“He’s an old hippie and he don’t know what to do. Should he hang on to the old? Should he grab on to the new?” David Bellamy.
My second son bounded down the stairs excited because he had just saved “$3000 dollars” on an engagement ring. I asked, “So how much did it cost?” He replied, “Only $4000 dollars.”
I said, “Son, I know how to save $4000 dollars, because my wedding rings only cost $200.” He replied, “Dad, that’s just hippie talk.” We went on to talk about the cost of the reception and how I had a “potluck” reception at a hall that cost $100. He is right that was hippie talk.
It is interesting how my once heartfelt hippie-ness found an enduring expression after I converted to Christ. My basic Hippie-ness affected my decision whether to join a church community and shaped my religious expression to be personal, intimate, and Charismatic. My notion of Christian community was bounded from the start. It excluded all things old and gave space for only the new. I was not part of a brick and mortar church for many years after committing my life to Christ. I remember those early days fondly. Jesus was the Messiah leading us to a counter-culture that rejected materialism (and authority).
Scripture was not to be interpreted but lived. For me church was all about the people and not about the buildings. My early church experiences found me worshiping in parks and under trees with friends and guitars. My conversion to Christ did not violate my basic beliefs rather it caused those beliefs to flourish. In my youth I rejected the establish church as compromised so I cannot remember ever attributing authority to tradition. And I still resist tradition. I am not clear why something old is better than something new. But at 60, “old” is not as old as it used to be.
Human development has an arc that begins as infants totally dependent on others for survival. As we progress through childhood our dependence lessens and scaffolding designed to protect us is removed. As adulthood arrives and progresses toward Middle Adulthood we are self-sufficient and reorient ourselves to a giving posture as we make way for our children and our society to grow and thrive. But Late Adulthood marks the downward slope of the arc.

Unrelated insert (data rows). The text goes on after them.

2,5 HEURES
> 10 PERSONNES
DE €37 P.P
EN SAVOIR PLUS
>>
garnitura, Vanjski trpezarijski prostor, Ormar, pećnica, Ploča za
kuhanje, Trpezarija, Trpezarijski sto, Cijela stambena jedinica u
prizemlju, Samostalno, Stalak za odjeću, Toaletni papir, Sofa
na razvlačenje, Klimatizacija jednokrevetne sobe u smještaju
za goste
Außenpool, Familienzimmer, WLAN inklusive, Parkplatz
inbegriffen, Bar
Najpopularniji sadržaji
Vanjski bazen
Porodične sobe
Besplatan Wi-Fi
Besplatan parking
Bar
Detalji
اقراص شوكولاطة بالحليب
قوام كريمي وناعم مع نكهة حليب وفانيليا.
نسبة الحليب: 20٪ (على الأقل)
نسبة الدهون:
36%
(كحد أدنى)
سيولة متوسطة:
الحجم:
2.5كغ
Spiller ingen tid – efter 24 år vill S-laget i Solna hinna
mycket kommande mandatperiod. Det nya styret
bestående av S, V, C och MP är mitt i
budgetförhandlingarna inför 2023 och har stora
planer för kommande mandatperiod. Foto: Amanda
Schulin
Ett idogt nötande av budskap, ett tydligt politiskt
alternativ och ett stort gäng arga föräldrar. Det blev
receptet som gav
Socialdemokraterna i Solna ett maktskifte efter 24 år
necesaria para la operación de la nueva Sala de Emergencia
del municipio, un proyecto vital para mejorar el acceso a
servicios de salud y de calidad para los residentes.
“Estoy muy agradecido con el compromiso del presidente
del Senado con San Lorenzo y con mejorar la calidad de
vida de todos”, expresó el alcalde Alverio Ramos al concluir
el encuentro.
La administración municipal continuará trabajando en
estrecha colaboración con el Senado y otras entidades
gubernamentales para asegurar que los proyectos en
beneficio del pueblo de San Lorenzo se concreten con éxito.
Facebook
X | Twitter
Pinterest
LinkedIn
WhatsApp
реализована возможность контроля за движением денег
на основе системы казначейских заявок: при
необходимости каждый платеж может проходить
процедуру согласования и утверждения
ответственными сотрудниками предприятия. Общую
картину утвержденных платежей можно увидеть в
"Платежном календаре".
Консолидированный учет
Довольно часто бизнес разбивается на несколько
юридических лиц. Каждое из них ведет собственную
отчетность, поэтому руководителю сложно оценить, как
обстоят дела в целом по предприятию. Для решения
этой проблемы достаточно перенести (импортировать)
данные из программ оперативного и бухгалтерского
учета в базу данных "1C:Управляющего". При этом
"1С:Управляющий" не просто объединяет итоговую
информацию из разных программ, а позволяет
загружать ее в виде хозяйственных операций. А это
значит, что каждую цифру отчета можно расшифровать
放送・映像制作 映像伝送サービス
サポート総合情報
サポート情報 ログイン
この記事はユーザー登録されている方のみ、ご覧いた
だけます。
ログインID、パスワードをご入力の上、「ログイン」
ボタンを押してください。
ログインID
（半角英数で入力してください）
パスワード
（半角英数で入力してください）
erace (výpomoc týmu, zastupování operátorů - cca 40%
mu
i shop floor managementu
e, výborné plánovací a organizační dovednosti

In other words, at 60, I am officially “closer to the end than I am the beginning,” words borrowed from my friend Don Garrett. I have incredibly fond memories. Even if those memories are found in “faded photographs, covered now with lines and creases…” and my memories are in bits and pieces I experience nostalgia in unexpected ways. And I experience the present in unexpected ways as well, ways that were completely hidden from view when I turned 40. I am not content to look backward but I embrace a forward glance. I am determined to be spent and not rust.